Your task is to repeat all of the material exactly.

## BEGIN

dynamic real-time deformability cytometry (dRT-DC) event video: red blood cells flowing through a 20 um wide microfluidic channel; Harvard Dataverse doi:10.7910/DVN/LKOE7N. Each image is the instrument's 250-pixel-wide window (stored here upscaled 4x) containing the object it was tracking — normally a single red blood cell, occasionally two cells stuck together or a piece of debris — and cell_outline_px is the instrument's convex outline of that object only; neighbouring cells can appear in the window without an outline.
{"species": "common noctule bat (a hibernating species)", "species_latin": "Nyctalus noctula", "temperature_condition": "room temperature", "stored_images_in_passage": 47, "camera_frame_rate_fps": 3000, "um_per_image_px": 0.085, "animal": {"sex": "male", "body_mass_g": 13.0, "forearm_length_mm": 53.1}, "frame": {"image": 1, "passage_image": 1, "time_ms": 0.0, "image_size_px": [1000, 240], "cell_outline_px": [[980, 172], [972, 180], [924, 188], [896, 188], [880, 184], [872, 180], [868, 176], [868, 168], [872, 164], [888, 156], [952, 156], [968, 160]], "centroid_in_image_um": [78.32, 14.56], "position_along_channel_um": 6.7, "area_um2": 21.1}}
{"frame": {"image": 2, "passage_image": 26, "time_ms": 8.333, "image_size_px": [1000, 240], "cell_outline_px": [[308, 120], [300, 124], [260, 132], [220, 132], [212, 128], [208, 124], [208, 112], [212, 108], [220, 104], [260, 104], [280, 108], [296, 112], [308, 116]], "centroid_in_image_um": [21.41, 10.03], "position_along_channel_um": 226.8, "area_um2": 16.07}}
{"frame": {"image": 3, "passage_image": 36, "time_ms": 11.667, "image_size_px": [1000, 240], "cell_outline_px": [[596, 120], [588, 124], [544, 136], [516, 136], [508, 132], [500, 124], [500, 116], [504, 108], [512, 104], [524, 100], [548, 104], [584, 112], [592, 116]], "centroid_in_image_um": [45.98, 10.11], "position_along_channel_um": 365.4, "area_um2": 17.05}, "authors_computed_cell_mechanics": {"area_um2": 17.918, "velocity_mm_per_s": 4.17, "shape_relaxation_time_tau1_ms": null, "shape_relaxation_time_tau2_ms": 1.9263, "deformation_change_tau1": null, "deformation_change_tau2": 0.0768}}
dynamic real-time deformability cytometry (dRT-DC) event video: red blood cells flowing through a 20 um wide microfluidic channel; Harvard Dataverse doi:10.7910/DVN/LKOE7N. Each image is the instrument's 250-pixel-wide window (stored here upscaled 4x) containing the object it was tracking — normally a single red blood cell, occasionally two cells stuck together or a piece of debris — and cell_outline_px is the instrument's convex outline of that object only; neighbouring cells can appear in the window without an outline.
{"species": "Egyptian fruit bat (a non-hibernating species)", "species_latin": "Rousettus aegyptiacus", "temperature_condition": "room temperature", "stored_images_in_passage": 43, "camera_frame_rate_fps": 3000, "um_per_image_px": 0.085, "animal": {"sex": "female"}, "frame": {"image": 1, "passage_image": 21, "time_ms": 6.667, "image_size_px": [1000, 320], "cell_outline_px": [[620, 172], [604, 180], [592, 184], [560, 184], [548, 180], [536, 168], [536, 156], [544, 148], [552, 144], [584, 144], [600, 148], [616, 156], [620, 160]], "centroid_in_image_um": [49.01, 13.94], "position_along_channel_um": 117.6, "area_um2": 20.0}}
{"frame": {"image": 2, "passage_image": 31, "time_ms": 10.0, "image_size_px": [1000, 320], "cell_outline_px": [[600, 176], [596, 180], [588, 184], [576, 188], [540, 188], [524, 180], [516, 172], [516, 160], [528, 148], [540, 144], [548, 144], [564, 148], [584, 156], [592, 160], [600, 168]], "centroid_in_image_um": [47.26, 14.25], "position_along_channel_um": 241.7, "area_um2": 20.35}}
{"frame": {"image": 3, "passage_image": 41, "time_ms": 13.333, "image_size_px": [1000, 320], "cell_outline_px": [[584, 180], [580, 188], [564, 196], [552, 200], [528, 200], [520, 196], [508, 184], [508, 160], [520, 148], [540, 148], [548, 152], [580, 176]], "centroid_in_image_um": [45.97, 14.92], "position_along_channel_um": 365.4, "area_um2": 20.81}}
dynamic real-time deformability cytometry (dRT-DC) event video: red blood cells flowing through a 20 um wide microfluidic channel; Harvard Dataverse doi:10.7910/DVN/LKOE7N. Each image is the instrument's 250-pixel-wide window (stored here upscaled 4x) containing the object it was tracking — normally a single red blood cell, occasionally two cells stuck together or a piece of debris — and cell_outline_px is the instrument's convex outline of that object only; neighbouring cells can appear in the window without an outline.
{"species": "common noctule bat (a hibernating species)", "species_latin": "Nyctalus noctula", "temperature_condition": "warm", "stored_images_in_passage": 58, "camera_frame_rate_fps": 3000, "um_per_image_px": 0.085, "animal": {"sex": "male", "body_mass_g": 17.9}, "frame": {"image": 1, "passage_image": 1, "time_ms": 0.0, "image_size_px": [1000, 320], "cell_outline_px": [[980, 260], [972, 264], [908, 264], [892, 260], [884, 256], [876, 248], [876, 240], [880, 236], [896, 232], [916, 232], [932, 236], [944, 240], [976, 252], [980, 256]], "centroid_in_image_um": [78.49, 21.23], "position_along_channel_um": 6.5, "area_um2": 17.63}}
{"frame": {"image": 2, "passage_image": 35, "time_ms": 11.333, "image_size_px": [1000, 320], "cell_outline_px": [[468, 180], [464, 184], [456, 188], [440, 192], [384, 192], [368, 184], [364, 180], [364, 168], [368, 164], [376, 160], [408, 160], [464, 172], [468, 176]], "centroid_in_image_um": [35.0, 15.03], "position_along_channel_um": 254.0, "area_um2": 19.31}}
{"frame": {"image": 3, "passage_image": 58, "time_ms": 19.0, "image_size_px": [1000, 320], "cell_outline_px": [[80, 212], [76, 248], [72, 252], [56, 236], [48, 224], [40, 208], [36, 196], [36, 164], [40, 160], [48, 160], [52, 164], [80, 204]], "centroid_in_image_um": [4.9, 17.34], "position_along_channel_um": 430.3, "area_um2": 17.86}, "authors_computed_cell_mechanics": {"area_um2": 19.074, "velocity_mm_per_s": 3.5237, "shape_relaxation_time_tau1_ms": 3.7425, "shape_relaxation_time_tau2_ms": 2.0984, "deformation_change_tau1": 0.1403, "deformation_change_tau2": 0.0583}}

## END

▶ **FULL RESPONSE**
dynamic real-time deformability cytometry (dRT-DC) event video: red blood cells flowing through a 20 um wide microfluidic channel; Harvard Dataverse doi:10.7910/DVN/LKOE7N. Each image is the instrument's 250-pixel-wide window (stored here upscaled 4x) containing the object it was tracking — normally a single red blood cell, occasionally two cells stuck together or a piece of debris — and cell_outline_px is the instrument's convex outline of that object only; neighbouring cells can appear in the window without an outline.
{"species": "common noctule bat (a hibernating species)", "species_latin": "Nyctalus noctula", "temperature_condition": "room temperature", "stored_images_in_passage": 47, "camera_frame_rate_fps": 3000, "um_per_image_px": 0.085, "animal": {"sex": "male", "body_mass_g": 13.0, "forearm_length_mm": 53.1}, "frame": {"image": 1, "passage_image": 1, "time_ms": 0.0, "image_size_px": [1000, 240], "cell_outline_px": [[980, 172], [972, 180], [924, 188], [896, 188], [880, 184], [872, 180], [868, 176], [868, 168], [872, 164], [888, 156], [952, 156], [968, 160]], "centroid_in_image_um": [78.32, 14.56], "position_along_channel_um": 6.7, "area_um2": 21.1}}
{"frame": {"image": 2, "passage_image": 26, "time_ms": 8.333, "image_size_px": [1000, 240], "cell_outline_px": [[308, 120], [300, 124], [260, 132], [220, 132], [212, 128], [208, 124], [208, 112], [212, 108], [220, 104], [260, 104], [280, 108], [296, 112], [308, 116]], "centroid_in_image_um": [21.41, 10.03], "position_along_channel_um": 226.8, "area_um2": 16.07}}
{"frame": {"image": 3, "passage_image": 36, "time_ms": 11.667, "image_size_px": [1000, 240], "cell_outline_px": [[596, 120], [588, 124], [544, 136], [516, 136], [508, 132], [500, 124], [500, 116], [504, 108], [512, 104], [524, 100], [548, 104], [584, 112], [592, 116]], "centroid_in_image_um": [45.98, 10.11], "position_along_channel_um": 365.4, "area_um2": 17.05}, "authors_computed_cell_mechanics": {"area_um2": 17.918, "velocity_mm_per_s": 4.17, "shape_relaxation_time_tau1_ms": null, "shape_relaxation_time_tau2_ms": 1.9263, "deformation_change_tau1": null, "deformation_change_tau2": 0.0768}}
dynamic real-time deformability cytometry (dRT-DC) event video: red blood cells flowing through a 20 um wide microfluidic channel; Harvard Dataverse doi:10.7910/DVN/LKOE7N. Each image is the instrument's 250-pixel-wide window (stored here upscaled 4x) containing the object it was tracking — normally a single red blood cell, occasionally two cells stuck together or a piece of debris — and cell_outline_px is the instrument's convex outline of that object only; neighbouring cells can appear in the window without an outline.
{"species": "Egyptian fruit bat (a non-hibernating species)", "species_latin": "Rousettus aegyptiacus", "temperature_condition": "room temperature", "stored_images_in_passage": 43, "camera_frame_rate_fps": 3000, "um_per_image_px": 0.085, "animal": {"sex": "female"}, "frame": {"image": 1, "passage_image": 21, "time_ms": 6.667, "image_size_px": [1000, 320], "cell_outline_px": [[620, 172], [604, 180], [592, 184], [560, 184], [548, 180], [536, 168], [536, 156], [544, 148], [552, 144], [584, 144], [600, 148], [616, 156], [620, 160]], "centroid_in_image_um": [49.01, 13.94], "position_along_channel_um": 117.6, "area_um2": 20.0}}
{"frame": {"image": 2, "passage_image": 31, "time_ms": 10.0, "image_size_px": [1000, 320], "cell_outline_px": [[600, 176], [596, 180], [588, 184], [576, 188], [540, 188], [524, 180], [516, 172], [516, 160], [528, 148], [540, 144], [548, 144], [564, 148], [584, 156], [592, 160], [600, 168]], "centroid_in_image_um": [47.26, 14.25], "position_along_channel_um": 241.7, "area_um2": 20.35}}
{"frame": {"image": 3, "passage_image": 41, "time_ms": 13.333, "image_size_px": [1000, 320], "cell_outline_px": [[584, 180], [580, 188], [564, 196], [552, 200], [528, 200], [520, 196], [508, 184], [508, 160], [520, 148], [540, 148], [548, 152], [580, 176]], "centroid_in_image_um": [45.97, 14.92], "position_along_channel_um": 365.4, "area_um2": 20.81}}
dynamic real-time deformability cytometry (dRT-DC) event video: red blood cells flowing through a 20 um wide microfluidic channel; Harvard Dataverse doi:10.7910/DVN/LKOE7N. Each image is the instrument's 250-pixel-wide window (stored here upscaled 4x) containing the object it was tracking — normally a single red blood cell, occasionally two cells stuck together or a piece of debris — and cell_outline_px is the instrument's convex outline of that object only; neighbouring cells can appear in the window without an outline.
{"species": "common noctule bat (a hibernating species)", "species_latin": "Nyctalus noctula", "temperature_condition": "warm", "stored_images_in_passage": 58, "camera_frame_rate_fps": 3000, "um_per_image_px": 0.085, "animal": {"sex": "male", "body_mass_g": 17.9}, "frame": {"image": 1, "passage_image": 1, "time_ms": 0.0, "image_size_px": [1000, 320], "cell_outline_px": [[980, 260], [972, 264], [908, 264], [892, 260], [884, 256], [876, 248], [876, 240], [880, 236], [896, 232], [916, 232], [932, 236], [944, 240], [976, 252], [980, 256]], "centroid_in_image_um": [78.49, 21.23], "position_along_channel_um": 6.5, "area_um2": 17.63}}
{"frame": {"image": 2, "passage_image": 35, "time_ms": 11.333, "image_size_px": [1000, 320], "cell_outline_px": [[468, 180], [464, 184], [456, 188], [440, 192], [384, 192], [368, 184], [364, 180], [364, 168], [368, 164], [376, 160], [408, 160], [464, 172], [468, 176]], "centroid_in_image_um": [35.0, 15.03], "position_along_channel_um": 254.0, "area_um2": 19.31}}
{"frame": {"image": 3, "passage_image": 58, "time_ms": 19.0, "image_size_px": [1000, 320], "cell_outline_px": [[80, 212], [76, 248], [72, 252], [56, 236], [48, 224], [40, 208], [36, 196], [36, 164], [40, 160], [48, 160], [52, 164], [80, 204]], "centroid_in_image_um": [4.9, 17.34], "position_along_channel_um": 430.3, "area_um2": 17.86}, "authors_computed_cell_mechanics": {"area_um2": 19.074, "velocity_mm_per_s": 3.5237, "shape_relaxation_time_tau1_ms": 3.7425, "shape_relaxation_time_tau2_ms": 2.0984, "deformation_change_tau1": 0.1403, "deformation_change_tau2": 0.0583}}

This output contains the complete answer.